Laura écrit donc à Patricia, le contact que Maurice lui a donné. Elle lui répond, rapidement. Une fois de plus, tout est fait pour mettre Laura en confiance. La société pour qui travaille Patricia a l’air d’exister. Quand Laura évoque ce problème de turbine rencontré par Maurice en pleine mer, Patricia lui répond avec une liste de matériel, en lui demandant des précisions sur le modèle nécessaire. Laura revient vers Maurice, lui demande plus d’explications. Elle s’étonne quand même du fait que Maurice ne puisse contacter personne…mais parvienne à lui écrire via Whatsapp. "Au final, ça a duré longtemps cet échange, se souvient Laura.
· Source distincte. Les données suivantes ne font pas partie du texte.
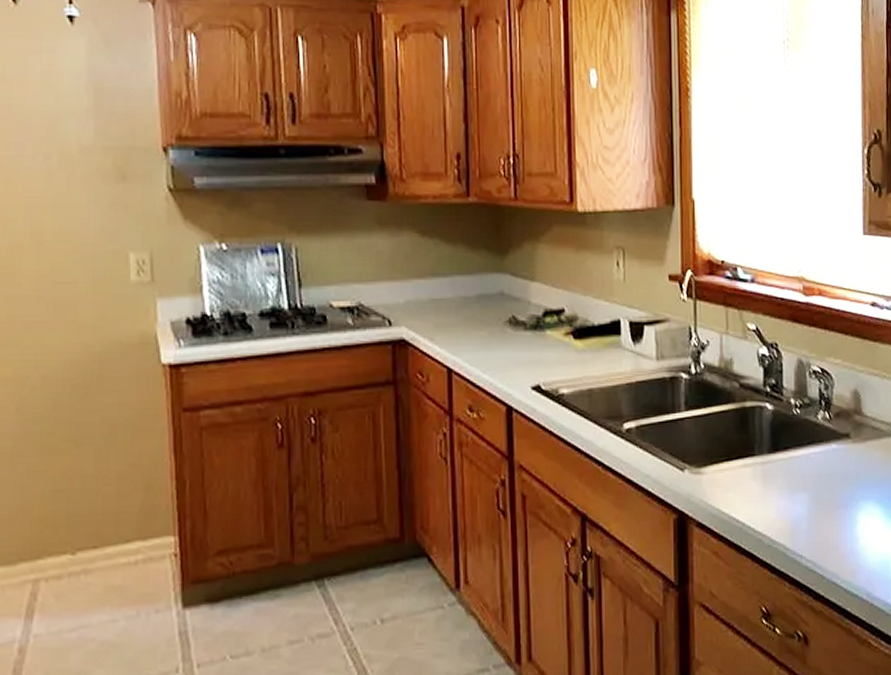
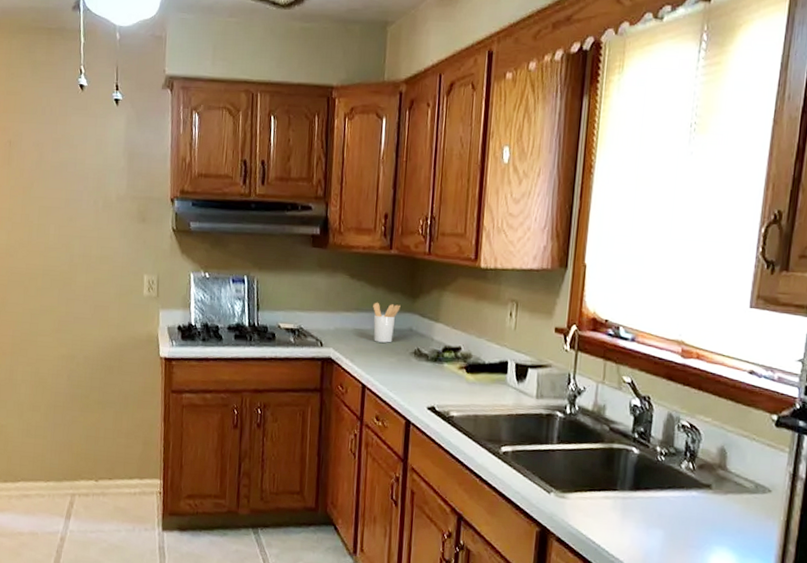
utensil holder: none [452,263,487,313] -> present [373,302,401,343]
J’envoyais un mail, on me répondait en me posant plus de questions…Jusqu’au moment où on m’a dit que c’était ok, que Maurice pouvait avoir sa pièce de rechange mais que le virement ne passait pas". Comme par hasard.
Pas capable d'envoyer un e-mail...mais pas de problèmes pour se connecter à Whatsapp...
Laura se retourne donc vers Maurice, qui dit tenter de réaliser le paiement. Depuis son bateau, au milieu de la mer d’Arabie, avec Whatsapp comme seul moyen de communication. Sans grande surprise, le virement ne passe pas. Sans lui demander –dans un premier temps– de service supplémentaire, Maurice continue de tisser sa toile autour de Laura. Ils discutent relations longue distance ; ils se disent qu’ils doivent se voir la prochaine fois que Maurice sera en Belgique. Laura s’excuse déjà, à l’avance, pour son niveau d’anglais basique.
Et puis Maurice revient à la charge. Il explique que ses tentatives pour payer le fournisseur ont échoué. Pour "voir si son compte en banque fonctionne bien", il propose de virer de l’argent à Laura. Il a donc besoin de ses identifiants bancaires, de son numéro de compte, etc. "Il m’avait mise en confiance, concède, un peu gênée, Laura. Quand j’y repense maintenant je me trouve bête, mais sur le moment j’étais entraînée dans l’histoire".
"Il m'a demandé si je ne pouvais pas demander à quelqu'un de me prêter de l'argent"
Ce qui va vraiment mettre la puce à l’oreille de Laura, c’est l’insistance de Maurice. "Le truc c’est qu’on était le week-end de Pâques, se souvient la jeune fille. Je lui ai dit que de toute manière, le virement n’allait pas passer et qu’il fallait attendre l’ouverture des banques. C’est là qu’il a vraiment insisté, qu’il m’a demandé si je ne pouvais pas demander à quelqu’un de me prêter presque 2000 euros…". Maurice persévère. Il évoque un service de transfert comme Western Union qui permettrait d’aller plus vite. Mais c’est trop tard. Quelque chose s’est brisé dans la relation que Laura pensait avoir mise sur pied. "Je lui ai redemandé s’il n’y avait pas une radio sur le bateau. De nombreuses fois, je lui ai demandé pourquoi il ne contactait que moi. Puis j’ai trouvé ça trop bizarre et j’ai laissé tomber, j’avais un mauvais pressentiment".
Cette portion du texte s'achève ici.